Zwischenzeitlich wurden die Freiwilligen abgelenkt – und zwar auf zwei Arten. Bei der einen Gruppe ploppte plötzlich ein weiteres Programm auf dem Bildschirm auf: In einem Chat sollten die Teilnehmer banale Fragen beantworten, etwa nach ihrer Lieblingsfarbe oder ihrem Lieblingsbuch. Die andere Gruppe konnte selbst entscheiden, wann sie das entsprechende Fenster öffnete und die Fragen beantwortete.

Katidioti stoppte nun, wie lange beide Gruppen für die gesamte Aufgabe brauchten.
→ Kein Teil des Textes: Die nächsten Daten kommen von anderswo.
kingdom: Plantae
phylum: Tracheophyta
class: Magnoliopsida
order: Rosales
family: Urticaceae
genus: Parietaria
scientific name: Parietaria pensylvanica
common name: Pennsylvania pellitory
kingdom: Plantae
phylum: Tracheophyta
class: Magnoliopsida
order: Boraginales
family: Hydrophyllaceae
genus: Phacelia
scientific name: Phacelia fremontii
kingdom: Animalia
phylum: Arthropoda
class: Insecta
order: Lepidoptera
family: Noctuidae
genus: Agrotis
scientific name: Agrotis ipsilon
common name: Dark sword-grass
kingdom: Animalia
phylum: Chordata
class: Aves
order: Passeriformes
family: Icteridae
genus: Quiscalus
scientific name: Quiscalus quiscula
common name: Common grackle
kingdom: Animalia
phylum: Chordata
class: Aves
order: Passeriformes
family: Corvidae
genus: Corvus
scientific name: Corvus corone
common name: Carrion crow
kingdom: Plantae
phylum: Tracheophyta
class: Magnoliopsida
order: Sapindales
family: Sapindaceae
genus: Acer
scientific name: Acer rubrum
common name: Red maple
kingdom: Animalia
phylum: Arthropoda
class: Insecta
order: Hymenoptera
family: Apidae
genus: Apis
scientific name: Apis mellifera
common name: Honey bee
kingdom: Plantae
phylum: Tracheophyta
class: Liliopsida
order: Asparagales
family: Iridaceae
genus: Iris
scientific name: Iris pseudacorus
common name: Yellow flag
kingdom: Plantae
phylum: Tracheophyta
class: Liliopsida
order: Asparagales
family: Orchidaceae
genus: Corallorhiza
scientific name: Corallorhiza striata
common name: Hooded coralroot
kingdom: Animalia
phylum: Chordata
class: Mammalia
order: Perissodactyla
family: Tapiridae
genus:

Und siehe da: Die unfreiwilligen Unterbrechungen waren deutlich harmloser.

Konnten die Testpersonen die Ablenkung selbst bestimmen, brauchten sie im Schnitt 1,5 Sekunden länger für eine E-Mail. Dasselbe Resultat erhielt Katidioti in einem zweiten Versuch. Hier saßen die Testpersonen vor einem Monitor, dadurch konnte die Wissenschaftlerin die Pupillenbewegungen aufnehmen. Und dabei entdeckte sie: Lenkten sich die Teilnehmer selbst ab, bewegten sich ihre Pupillen jedes Mal einen Sekundenbruchteil früher. Beinahe so, als spiegele sich die Entscheidung, sich einer Störung hinzugeben, in ihren Augen wider. Und dieser vermeintlich kurze Moment wirkte sich negativ auf die Leistung aus.

Kurze Zerstreuungen fördern die Kreativität

Wer sich selbst von der Arbeit abhält, der bereitet sich gedanklich darauf vor - indem er sich kurz fragt, ob er sich einer Ablenkung hingeben soll. Diese Überlegung fällt bei unfreiwilligen Unterbrechungen weg. Das macht sie zwar nicht zwingend besser. Es erklärt aber, warum sie mitunter weniger schädlich sind.

Offenbar ist es also doch sinnvoll, die Benachrichtigungsfunktion von E-Mails und SMS zu aktivieren. Das mag zwar bisweilen nervig erscheinen, auch dann lassen wir uns verführen. Aber immerhin sparen wir uns die Zeit, darüber nachzudenken.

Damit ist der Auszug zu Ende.